Modification records:
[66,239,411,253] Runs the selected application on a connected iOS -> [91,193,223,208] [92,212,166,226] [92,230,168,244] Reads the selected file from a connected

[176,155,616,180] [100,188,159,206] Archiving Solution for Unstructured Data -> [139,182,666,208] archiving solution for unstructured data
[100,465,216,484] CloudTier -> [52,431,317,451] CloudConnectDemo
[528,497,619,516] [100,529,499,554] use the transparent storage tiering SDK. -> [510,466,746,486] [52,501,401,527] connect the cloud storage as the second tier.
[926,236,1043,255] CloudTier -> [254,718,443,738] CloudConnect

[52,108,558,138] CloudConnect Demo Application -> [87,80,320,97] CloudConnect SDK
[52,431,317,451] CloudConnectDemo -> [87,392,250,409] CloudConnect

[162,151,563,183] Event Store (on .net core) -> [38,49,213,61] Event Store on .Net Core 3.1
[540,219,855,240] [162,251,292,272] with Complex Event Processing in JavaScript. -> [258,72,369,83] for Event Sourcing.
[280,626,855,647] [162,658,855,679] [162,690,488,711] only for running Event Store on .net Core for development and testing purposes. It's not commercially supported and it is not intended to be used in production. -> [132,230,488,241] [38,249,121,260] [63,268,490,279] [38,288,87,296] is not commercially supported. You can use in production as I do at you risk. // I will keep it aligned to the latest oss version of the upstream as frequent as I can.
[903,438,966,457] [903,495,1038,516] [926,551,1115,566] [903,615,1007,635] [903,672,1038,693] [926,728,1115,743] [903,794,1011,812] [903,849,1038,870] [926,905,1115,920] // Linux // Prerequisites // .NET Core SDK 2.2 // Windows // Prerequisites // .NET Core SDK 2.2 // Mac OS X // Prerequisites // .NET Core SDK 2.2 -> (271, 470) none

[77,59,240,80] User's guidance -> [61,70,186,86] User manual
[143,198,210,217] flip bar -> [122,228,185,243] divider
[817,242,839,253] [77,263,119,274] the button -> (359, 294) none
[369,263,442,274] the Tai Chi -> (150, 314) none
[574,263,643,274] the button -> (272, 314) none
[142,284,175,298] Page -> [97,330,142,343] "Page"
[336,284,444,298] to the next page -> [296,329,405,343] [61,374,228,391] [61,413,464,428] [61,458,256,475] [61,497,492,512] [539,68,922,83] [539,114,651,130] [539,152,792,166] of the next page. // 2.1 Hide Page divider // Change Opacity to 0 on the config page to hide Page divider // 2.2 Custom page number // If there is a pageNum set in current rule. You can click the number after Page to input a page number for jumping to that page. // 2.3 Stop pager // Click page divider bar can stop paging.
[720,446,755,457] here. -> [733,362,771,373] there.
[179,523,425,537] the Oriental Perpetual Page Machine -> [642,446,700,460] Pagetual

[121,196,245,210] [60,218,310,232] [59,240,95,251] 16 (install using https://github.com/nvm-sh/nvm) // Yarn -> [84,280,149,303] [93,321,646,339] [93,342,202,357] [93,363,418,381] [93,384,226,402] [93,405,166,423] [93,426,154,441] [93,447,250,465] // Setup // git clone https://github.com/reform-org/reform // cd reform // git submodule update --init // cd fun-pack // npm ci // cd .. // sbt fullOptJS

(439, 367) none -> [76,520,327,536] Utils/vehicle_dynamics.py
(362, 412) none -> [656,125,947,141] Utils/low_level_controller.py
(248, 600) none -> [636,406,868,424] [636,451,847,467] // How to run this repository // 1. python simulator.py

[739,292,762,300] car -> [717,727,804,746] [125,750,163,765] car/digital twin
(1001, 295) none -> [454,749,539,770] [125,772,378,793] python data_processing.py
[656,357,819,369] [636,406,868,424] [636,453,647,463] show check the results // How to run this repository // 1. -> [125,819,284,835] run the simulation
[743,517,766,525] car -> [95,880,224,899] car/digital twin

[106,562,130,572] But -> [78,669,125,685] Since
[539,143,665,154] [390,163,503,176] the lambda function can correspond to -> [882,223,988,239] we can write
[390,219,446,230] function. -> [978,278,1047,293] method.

* _Work request_
When you reach the line that contains "[162,151,563,183] Event Store", stop; output it and every line before it from the start of the data, exactly as written.

* _Solution_
[66,239,411,253] Runs the selected application on a connected iOS -> [91,193,223,208] [92,212,166,226] [92,230,168,244] Reads the selected file from a connected

[176,155,616,180] [100,188,159,206] Archiving Solution for Unstructured Data -> [139,182,666,208] archiving solution for unstructured data
[100,465,216,484] CloudTier -> [52,431,317,451] CloudConnectDemo
[528,497,619,516] [100,529,499,554] use the transparent storage tiering SDK. -> [510,466,746,486] [52,501,401,527] connect the cloud storage as the second tier.
[926,236,1043,255] CloudTier -> [254,718,443,738] CloudConnect

[52,108,558,138] CloudConnect Demo Application -> [87,80,320,97] CloudConnect SDK
[52,431,317,451] CloudConnectDemo -> [87,392,250,409] CloudConnect

[162,151,563,183] Event Store (on .net core) -> [38,49,213,61] Event Store on .Net Core 3.1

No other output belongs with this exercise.